Hurricanes, earthquakes, tornadoes, and other NATURAL DISASTERS are just that. Natural!
We live on a geophysical earth. Many powerful forces are generated on this earth as a result.
These forces can and do hit every area of the globe, a world that God "so loves". John 3:16.
When they do and many are killed, the love of God becomes immediately manifested in the army of people who are there to HELP and serve in any way they can.
God simply LOVES sinners and gave His son for all of US. (Sinners).
His wrath is NEVER directed at those He loves. God is LOVE, not hate, retribution, or punishment.
Keep the great articles coming.
Your friend and co-laborer,
Paul Kurts
Madison, Alabama
Thanks, Paul. Love your poem, man!!
Excellent article. People said the 1906 Earthquake was God's judgement as well. But someone came up with a retort:
If it is true God punished the town
For being overly frisky,
Then why did he burn all the churches down,
And save Hotaling's Whiskey?
Hotaling's Whiskey was A.P. Hotaling & Co., a whiskey producer. Their warehouse in the midst of SF was spared both the quake and the fire that followed.

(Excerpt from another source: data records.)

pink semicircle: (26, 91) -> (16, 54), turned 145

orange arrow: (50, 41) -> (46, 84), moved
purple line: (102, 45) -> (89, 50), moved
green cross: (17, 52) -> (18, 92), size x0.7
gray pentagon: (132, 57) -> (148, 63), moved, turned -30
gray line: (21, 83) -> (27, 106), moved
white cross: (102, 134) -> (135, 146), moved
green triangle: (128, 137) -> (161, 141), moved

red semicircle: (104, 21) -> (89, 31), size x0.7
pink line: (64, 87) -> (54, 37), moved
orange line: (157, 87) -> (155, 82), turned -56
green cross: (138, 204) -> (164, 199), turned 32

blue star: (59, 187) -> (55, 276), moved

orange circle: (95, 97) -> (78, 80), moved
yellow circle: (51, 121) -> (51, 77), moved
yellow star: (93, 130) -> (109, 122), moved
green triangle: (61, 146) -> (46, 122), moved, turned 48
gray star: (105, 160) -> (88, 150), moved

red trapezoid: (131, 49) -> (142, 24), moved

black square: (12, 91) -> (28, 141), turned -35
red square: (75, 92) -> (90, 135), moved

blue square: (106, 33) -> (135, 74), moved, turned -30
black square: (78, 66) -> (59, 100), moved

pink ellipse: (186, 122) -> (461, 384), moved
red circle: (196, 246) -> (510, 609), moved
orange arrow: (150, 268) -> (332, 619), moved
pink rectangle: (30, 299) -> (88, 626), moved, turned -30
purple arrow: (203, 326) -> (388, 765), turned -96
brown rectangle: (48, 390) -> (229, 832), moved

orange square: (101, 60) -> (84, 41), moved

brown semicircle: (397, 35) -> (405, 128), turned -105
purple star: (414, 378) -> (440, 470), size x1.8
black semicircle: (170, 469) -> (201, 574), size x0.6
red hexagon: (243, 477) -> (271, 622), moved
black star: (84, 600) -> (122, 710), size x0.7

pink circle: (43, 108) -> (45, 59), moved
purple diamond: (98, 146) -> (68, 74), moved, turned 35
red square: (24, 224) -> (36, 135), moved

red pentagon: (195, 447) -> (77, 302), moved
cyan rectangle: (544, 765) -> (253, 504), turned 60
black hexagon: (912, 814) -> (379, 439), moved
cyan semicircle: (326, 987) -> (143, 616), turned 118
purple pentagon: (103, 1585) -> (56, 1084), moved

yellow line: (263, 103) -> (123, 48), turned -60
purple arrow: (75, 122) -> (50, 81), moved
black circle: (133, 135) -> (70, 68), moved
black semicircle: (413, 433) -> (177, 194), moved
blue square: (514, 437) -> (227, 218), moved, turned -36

http://www.anchorbrewing.com/about_us/oldpotrero_hotaling.htm
Likewise I can come up with a similar retort for New Orleans:
If it is true God punished the town
For being given over unto sodomy,
THen why did he flood all the churches out
And save the Quarter and the Marigny?
(The French Quarter and the Marigny are two neighborhoods heavily populated by gay men.)